# [EXERCISE]
Copy each line of the entries that contains the word "GIVING".

(Content revision data)
----
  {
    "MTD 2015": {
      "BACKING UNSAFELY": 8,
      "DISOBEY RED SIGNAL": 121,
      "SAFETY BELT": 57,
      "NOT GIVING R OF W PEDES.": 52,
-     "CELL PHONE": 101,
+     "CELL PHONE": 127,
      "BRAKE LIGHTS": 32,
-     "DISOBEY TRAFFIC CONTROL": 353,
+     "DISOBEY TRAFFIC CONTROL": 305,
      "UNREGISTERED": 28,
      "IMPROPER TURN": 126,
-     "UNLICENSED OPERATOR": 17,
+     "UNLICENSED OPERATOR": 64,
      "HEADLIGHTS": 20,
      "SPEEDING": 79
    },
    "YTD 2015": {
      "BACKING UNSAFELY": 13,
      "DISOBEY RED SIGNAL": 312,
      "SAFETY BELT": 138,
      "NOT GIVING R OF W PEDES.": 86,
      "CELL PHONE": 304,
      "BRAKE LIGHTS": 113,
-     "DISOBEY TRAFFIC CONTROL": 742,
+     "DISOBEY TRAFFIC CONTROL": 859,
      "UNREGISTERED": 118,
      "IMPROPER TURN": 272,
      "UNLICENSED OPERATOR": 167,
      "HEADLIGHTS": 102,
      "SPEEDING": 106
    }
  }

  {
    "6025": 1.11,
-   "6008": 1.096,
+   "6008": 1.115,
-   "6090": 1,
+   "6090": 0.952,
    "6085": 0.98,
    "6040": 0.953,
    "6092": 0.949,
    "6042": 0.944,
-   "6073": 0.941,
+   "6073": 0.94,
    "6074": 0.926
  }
----
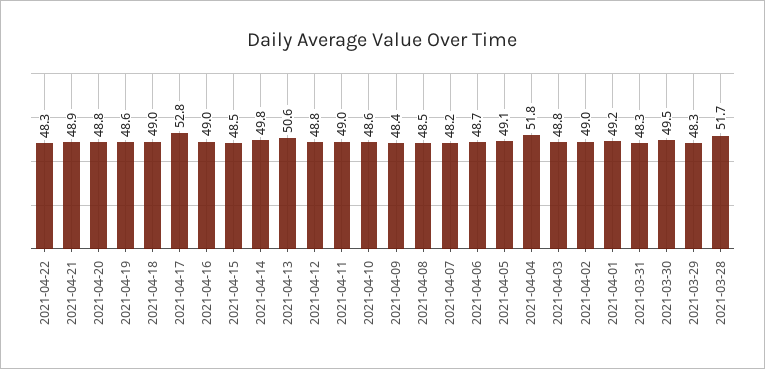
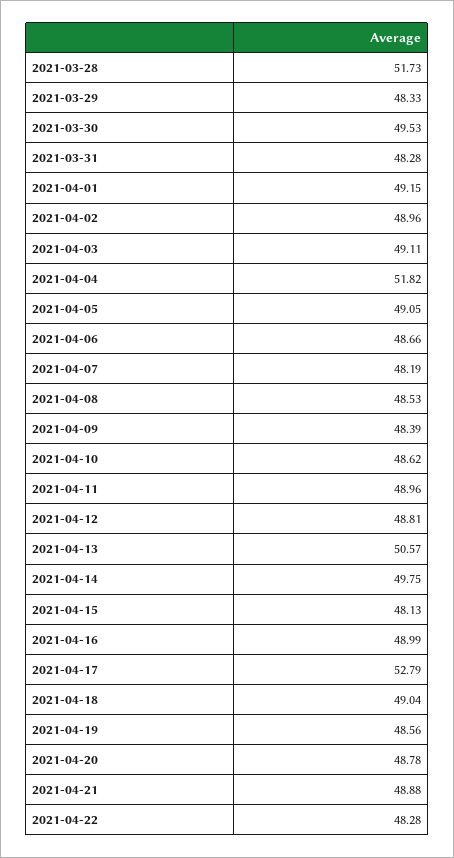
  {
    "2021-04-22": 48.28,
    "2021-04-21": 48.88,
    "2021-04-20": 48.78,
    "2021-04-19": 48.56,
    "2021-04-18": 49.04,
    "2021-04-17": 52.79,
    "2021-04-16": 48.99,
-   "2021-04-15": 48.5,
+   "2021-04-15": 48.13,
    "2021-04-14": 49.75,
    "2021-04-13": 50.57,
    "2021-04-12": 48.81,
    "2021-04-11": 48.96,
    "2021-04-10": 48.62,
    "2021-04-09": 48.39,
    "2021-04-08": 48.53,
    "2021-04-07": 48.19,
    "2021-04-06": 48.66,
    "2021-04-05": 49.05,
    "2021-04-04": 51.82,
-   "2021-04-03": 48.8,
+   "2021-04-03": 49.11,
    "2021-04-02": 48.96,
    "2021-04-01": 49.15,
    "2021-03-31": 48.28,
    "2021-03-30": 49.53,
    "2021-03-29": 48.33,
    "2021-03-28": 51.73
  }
----
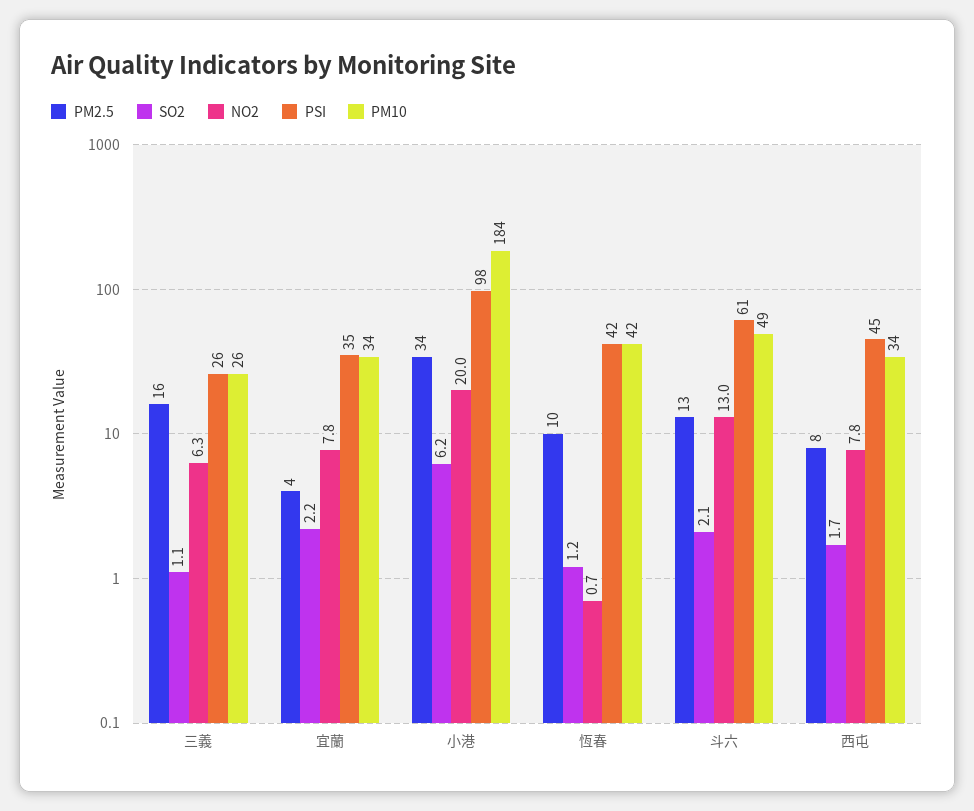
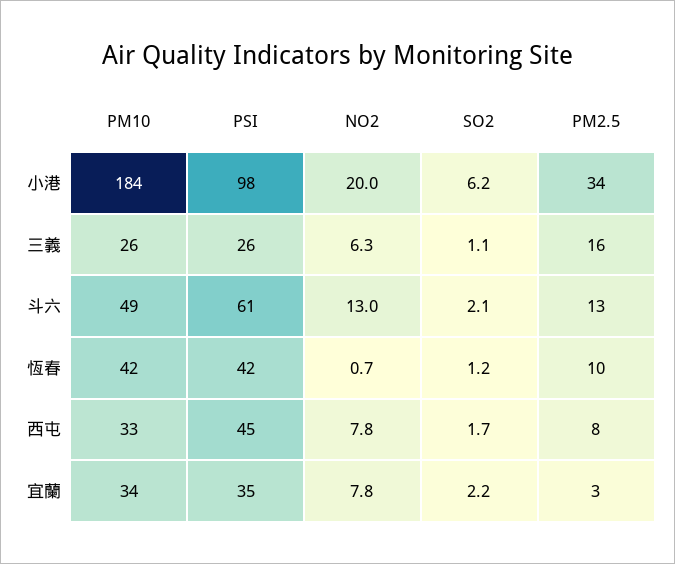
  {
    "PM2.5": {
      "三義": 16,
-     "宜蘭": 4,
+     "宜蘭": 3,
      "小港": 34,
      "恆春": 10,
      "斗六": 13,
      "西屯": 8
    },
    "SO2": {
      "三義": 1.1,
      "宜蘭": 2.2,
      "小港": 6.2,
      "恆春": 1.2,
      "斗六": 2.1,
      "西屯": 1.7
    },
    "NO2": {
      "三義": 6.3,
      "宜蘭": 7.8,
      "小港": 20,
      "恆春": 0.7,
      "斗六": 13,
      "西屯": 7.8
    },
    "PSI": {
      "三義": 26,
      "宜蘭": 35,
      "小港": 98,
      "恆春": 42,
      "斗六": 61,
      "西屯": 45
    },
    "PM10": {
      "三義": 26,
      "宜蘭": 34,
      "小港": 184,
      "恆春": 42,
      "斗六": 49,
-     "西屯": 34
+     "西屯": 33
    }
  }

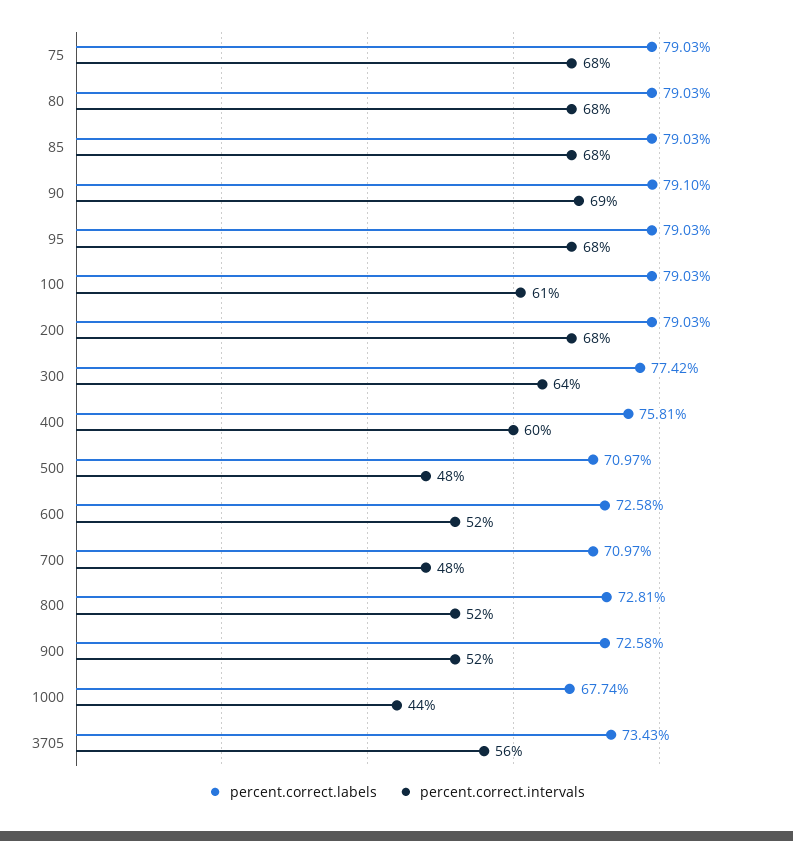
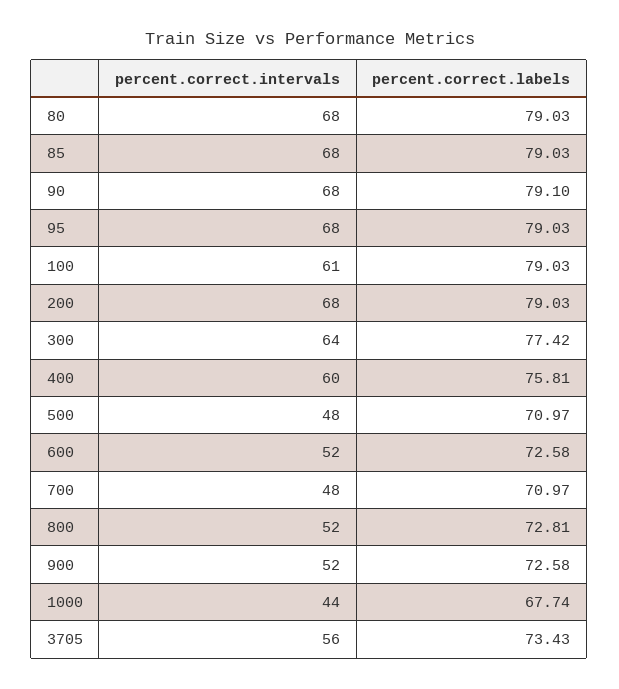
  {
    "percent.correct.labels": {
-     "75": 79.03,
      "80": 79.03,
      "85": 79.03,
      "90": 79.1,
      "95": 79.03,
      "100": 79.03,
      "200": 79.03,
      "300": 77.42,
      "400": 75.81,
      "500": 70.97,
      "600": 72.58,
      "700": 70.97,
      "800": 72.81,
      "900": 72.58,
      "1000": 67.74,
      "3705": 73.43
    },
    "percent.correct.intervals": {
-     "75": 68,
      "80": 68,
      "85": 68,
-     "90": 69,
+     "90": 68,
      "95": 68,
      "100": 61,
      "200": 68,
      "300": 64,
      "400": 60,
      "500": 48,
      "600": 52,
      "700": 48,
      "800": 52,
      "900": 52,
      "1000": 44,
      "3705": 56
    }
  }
----
# [RESPONSE TO THIS EXERCISE]
      "NOT GIVING R OF W PEDES.": 52,
      "NOT GIVING R OF W PEDES.": 86,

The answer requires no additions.